=== PROBLEM DESCRIPTION ===
Lines containing the word "coco" are the ones to copy from the records below.

(Transcribed page contents)
%%
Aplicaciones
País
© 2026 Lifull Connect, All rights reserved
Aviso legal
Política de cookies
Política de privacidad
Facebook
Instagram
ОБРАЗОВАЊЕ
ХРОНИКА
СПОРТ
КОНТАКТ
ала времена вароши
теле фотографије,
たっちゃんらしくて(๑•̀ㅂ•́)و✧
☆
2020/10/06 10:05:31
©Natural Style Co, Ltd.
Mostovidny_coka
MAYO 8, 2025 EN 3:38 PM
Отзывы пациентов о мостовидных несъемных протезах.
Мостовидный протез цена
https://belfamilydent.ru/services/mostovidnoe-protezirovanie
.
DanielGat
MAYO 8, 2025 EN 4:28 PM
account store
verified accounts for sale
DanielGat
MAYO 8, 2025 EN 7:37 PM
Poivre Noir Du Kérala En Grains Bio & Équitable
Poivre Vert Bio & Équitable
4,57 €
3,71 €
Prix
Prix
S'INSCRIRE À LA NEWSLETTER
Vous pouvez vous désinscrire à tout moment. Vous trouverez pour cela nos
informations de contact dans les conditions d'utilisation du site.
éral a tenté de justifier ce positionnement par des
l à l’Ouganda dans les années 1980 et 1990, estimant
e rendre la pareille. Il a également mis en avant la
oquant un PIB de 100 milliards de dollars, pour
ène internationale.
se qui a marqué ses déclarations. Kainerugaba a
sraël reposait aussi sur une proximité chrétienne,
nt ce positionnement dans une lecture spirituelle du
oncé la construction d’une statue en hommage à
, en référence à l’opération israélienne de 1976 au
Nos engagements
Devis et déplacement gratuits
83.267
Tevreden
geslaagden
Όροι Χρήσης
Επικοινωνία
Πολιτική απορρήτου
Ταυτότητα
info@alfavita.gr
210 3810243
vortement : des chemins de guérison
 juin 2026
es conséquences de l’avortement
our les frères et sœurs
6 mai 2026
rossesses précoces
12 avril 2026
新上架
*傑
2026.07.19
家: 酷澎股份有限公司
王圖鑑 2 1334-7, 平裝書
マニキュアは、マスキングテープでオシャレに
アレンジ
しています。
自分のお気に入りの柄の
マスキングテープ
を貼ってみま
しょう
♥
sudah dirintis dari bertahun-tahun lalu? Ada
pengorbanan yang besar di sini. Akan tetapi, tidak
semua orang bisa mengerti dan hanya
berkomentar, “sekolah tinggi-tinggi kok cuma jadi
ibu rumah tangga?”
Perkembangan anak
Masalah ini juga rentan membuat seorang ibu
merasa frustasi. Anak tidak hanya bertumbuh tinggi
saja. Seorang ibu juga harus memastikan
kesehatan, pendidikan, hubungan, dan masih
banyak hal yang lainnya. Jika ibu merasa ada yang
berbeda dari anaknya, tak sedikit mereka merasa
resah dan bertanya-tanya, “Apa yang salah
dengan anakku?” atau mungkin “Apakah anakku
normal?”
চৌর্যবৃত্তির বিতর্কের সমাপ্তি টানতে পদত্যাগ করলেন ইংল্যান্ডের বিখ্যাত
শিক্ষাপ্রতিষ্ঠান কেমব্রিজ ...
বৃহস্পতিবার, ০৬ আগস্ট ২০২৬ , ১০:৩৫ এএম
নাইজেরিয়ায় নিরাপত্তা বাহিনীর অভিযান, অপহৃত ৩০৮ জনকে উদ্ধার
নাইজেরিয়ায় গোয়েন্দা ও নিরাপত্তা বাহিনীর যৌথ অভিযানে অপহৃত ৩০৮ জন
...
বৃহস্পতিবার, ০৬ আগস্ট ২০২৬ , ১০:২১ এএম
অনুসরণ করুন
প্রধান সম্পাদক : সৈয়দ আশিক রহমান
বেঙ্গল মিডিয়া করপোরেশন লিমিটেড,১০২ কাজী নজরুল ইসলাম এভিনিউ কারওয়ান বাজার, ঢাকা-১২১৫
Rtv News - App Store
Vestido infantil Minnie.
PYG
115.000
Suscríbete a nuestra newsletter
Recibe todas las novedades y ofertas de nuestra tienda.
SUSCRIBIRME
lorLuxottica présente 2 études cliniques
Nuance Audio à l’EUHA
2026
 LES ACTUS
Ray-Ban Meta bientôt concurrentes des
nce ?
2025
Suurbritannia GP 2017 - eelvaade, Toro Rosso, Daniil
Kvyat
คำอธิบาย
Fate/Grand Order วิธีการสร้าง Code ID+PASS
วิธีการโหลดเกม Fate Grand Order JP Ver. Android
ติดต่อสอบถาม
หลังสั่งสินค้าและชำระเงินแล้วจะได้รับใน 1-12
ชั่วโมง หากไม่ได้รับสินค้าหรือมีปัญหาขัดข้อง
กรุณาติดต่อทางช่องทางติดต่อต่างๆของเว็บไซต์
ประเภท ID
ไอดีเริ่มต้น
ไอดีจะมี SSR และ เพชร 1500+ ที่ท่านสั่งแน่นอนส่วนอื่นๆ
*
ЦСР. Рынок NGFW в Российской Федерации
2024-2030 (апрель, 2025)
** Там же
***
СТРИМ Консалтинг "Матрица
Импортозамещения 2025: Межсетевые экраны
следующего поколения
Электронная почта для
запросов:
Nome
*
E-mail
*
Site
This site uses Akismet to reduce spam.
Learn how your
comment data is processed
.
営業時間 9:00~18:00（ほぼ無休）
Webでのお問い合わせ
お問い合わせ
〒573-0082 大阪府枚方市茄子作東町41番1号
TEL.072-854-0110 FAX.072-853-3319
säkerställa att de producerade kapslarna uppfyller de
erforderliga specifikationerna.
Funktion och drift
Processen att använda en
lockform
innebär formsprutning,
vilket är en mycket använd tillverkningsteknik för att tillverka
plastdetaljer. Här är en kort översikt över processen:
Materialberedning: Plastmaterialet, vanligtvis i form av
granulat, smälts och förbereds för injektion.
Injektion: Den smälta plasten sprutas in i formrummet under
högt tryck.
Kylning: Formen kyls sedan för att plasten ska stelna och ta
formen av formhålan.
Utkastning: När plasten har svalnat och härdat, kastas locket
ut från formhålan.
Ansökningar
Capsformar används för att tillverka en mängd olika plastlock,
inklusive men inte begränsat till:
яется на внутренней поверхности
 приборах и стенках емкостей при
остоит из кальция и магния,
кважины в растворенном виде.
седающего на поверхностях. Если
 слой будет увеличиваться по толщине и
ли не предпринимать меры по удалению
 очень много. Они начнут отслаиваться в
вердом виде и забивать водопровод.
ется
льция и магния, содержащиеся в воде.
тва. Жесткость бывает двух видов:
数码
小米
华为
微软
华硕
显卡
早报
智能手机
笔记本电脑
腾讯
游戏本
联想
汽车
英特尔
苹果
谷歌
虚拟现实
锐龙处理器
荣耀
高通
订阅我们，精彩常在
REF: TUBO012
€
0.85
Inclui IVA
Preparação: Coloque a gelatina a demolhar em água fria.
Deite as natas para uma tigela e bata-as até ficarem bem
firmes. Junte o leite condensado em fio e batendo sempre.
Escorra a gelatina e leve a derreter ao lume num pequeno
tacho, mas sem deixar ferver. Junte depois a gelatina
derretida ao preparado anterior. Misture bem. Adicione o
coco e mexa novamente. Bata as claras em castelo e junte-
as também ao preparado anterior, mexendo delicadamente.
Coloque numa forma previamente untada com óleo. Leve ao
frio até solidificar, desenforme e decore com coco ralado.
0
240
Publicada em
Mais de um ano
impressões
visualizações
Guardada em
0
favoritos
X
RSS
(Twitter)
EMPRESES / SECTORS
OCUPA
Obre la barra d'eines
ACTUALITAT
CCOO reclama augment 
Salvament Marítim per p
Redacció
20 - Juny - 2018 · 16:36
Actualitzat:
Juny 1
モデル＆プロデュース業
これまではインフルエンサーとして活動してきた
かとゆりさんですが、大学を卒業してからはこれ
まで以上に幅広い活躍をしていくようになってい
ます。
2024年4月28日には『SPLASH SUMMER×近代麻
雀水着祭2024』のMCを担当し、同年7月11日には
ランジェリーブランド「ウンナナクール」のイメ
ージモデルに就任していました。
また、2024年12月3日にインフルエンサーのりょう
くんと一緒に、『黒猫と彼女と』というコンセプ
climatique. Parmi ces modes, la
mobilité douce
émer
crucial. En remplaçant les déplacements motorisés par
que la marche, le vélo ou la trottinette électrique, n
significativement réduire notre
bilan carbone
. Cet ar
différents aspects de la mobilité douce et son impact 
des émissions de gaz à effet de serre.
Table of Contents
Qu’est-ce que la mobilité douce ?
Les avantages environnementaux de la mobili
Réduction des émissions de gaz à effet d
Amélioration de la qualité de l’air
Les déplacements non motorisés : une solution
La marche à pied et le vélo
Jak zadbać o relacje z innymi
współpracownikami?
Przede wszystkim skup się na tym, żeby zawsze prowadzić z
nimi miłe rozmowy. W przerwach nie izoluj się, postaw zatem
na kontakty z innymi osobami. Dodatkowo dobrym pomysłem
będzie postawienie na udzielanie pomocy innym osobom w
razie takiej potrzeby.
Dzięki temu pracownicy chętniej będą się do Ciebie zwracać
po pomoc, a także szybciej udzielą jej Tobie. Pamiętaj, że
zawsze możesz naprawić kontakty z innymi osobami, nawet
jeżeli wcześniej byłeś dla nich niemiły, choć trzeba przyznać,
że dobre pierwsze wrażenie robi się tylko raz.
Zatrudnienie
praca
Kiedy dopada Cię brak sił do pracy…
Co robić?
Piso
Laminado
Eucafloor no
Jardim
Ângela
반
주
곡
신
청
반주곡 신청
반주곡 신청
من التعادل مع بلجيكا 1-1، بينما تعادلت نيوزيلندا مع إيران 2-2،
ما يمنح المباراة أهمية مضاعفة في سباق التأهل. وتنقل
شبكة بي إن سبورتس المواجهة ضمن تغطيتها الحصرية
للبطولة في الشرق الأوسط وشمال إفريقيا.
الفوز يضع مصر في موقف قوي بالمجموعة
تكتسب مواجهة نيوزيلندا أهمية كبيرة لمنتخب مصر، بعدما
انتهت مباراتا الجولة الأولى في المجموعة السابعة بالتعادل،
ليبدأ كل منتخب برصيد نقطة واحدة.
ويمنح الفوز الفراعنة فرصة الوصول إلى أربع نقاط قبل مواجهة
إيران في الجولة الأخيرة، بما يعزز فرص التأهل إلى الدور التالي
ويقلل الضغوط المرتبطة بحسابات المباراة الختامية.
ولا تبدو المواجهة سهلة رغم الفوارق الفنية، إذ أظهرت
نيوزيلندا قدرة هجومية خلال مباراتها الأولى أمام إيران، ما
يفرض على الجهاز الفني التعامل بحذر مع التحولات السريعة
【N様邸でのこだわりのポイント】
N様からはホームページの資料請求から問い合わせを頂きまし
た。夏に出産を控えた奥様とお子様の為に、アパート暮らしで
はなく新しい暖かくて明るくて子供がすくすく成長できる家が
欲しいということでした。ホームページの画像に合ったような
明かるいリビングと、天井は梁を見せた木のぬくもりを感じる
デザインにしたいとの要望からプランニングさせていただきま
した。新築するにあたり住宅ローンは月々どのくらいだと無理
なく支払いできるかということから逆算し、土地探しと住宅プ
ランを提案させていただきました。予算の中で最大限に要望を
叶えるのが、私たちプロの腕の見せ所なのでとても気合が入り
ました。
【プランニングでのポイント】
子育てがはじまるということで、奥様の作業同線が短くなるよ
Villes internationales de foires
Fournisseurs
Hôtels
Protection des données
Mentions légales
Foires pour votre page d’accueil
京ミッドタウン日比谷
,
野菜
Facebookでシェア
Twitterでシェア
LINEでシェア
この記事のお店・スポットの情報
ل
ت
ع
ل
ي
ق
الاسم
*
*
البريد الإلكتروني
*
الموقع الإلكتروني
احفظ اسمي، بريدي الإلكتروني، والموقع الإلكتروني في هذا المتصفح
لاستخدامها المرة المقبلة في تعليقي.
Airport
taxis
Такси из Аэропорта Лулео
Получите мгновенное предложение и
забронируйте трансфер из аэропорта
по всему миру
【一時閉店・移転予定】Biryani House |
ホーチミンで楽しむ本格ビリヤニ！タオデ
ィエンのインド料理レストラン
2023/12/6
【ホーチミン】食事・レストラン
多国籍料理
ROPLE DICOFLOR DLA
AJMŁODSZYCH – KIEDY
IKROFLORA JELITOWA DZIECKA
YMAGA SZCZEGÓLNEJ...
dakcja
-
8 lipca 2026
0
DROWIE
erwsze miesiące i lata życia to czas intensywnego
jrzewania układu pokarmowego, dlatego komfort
%%
=== EXPECTED ANSWER ===
coco e mexa novamente. Bata as claras em castelo e junte-
frio até solidificar, desenforme e decore com coco ralado.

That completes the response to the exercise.